#Working3D: Six Questions for a Pre-Sales Engineer

Published on June 23, 2022 by Madeleine P.

In the additive manufacturing market, the jobs and profiles are varied: CAD designers, 3D printing technicians, sales representatives, after-sales managers, etc. The 3D printing value chain includes many different links and each one requires specific skills and knowledge. That’s why we wanted to start a series of articles introducing you to different jobs in additive manufacturing. Through interview, we’ll meet experts in the market to understand what their job is, what their daily life is like and give some advice to future talents in the market. And to start, we met with Emilien Goetz, a pre-sales engineer at Siemens. It’s a key role in the company as he is the link between customers and development teams to adapt solutions to their needs.

3DN : Could you introduce yourself?

Emilien Goetz is a Pre-Sales Engineer at Siemens

Emilien Goetz

Hello, my name is Emilien Goetz and I am a pre-sales engineer at Siemens Digital Industries Software which is the software branch of the Siemens group.

Siemens is an industrial group, leader in the railway, energy and building management sectors. Digital industries is the branch that groups together the hardware (automatons and controllers) that control production lines and machine tools, and the software that accompanies our customers from product design to manufacturing.

3DN: How did you discover additive manufacturing?

I studied mechanical engineering at ENIM, the national engineering school in Metz, France. It is a general school where additive manufacturing was not part of the curriculum. After graduating in 2010, I started working at Altair Engineering, a company specialized in digital simulation tools. It was as an application engineer specialized in topological optimization that I was brought in 2015 to work on a project to optimize an aeronautical part for 3D printing. That’s how I discovered additive manufacturing. I immediately found the technology exciting, as we were finally able to manufacture the organic shapes suggested by the topological optimization without having to degrade the performance of the part due to the constraints of traditional manufacturing methods. Then I quickly specialized in the technology because we had more and more requests for it. I then joined Siemens as a pre-sales engineer, specialized in 3D printing. I have been in this position for 4 years now.
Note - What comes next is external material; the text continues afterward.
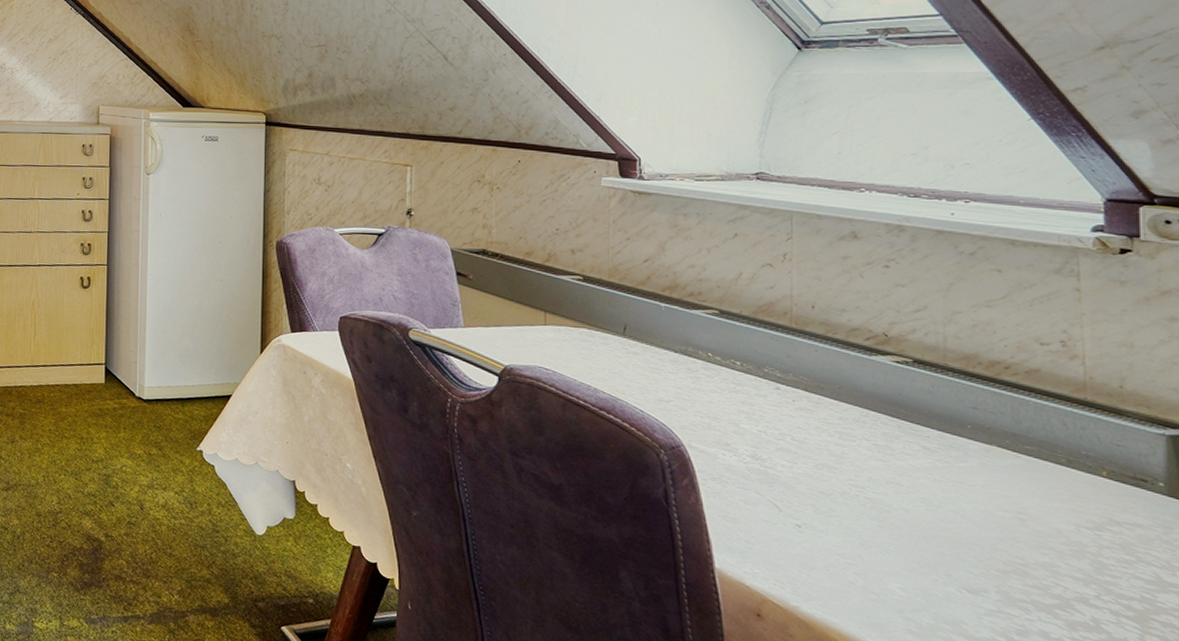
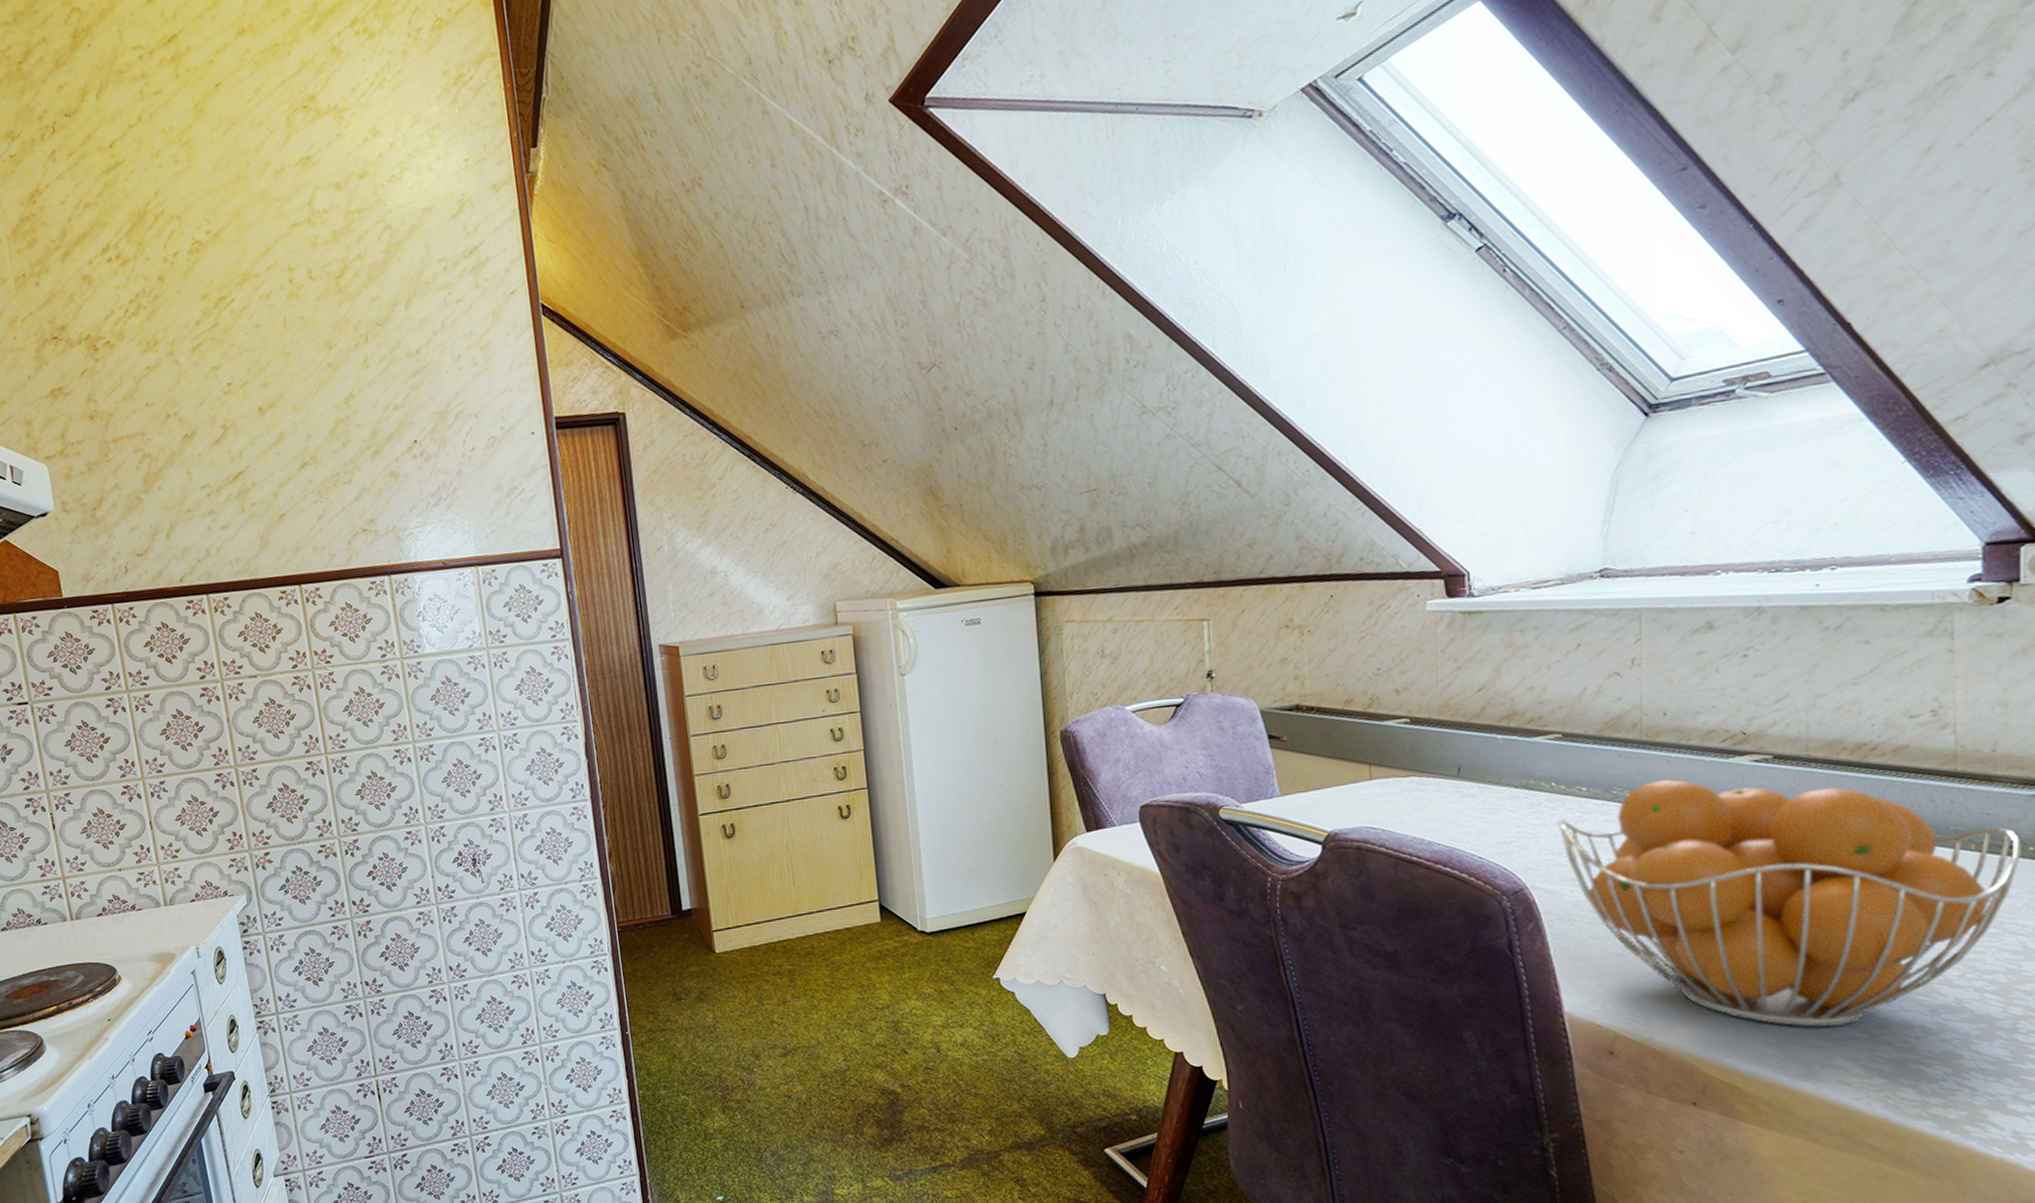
fruit basket: none [713,365,1153,626] -> present [1558,778,2023,1027]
3DN: What is your current role at Siemens? What is a typical day like for you?

Let me start by explaining what a pre-sales engineer is. Siemens Digital Industries Software markets design, manufacturing and production management software as well as PLM solutions. I am part of the branch that includes design, simulation and programming tools for production. As a pre-sales engineer, I support our customers in evaluating our solutions on the NX platform that can help them develop and improve their 3D printing activities. Our customers are very diverse – from automotive to aerospace to medical to energy.

Pre-Sales Engineer

The NX platform (photo credits: Siemens)

My typical day consists of creating demonstrations for our tools that can meet the challenges of our customers; participating in the main trade shows and conferences on 3D printing; and of course keeping an eye on the latest news in the 3D printing sector because our customers challenge us every day on new technologies or methodologies that emerge.

I also spend time speaking to developers: being in direct contact with users of 3D printing technology allows me to share my field experience with our teams so that they can develop solutions adapted to real needs. I travel a lot, though a little less since COVID to be quite honest, because it is essential in my job to meet our customers to understand their working methods and how they use additive manufacturing.

Pre-Sales Engineer

A simulation performed on the NX platform (photo credits: Siemens)

3DN: What are the required qualifications to be a pre-sales engineer?

In terms of training, I recommend an engineering school, with a mechanical orientation. Fortunately, nowadays many schools have integrated 3D printing technologies into their curricula.

3D printing technologies are evolving very quickly, so you have to be curious: find out what’s new on the market, but also what our competitors are doing. You have to be open-minded, because you can’t be afraid to explore new areas. In general, I would say that 3D printing pushes the digital chain – and therefore 3D software – to its limits. We are therefore led to discover unexplored things, to test them and to propose new ways of doing things.

In terms of soft skills, even if a pre-sales engineer is not a salesman, we are still in sales. You have to be at ease with people and have a social side, which is important.

3DN: What are the biggest challenges in being a pre-sales engineer?

The biggest challenge is adaptability because you have to be able to understand and analyze needs that can be very different depending on the industry. When you talk to car manufacturers, their challenges are completely different from those of the aeronautics industry, for example. This diversity of situations is a challenge and at the same time it is very stimulating.

The 3D printed part (photo credits: IREPA LASER Institut Carnot Mica)

3DN: What advice would you give to someone who wants to work in the 3D printing industry?

I think it is essential to remain curious and to always want to learn, because 3D printing is an exciting field that is constantly evolving. And for people like me who didn’t have the chance to learn about additive manufacturing during their studies, there are some very good training courses in France that cover the design, simulation and manufacturing aspects of additive manufacturing.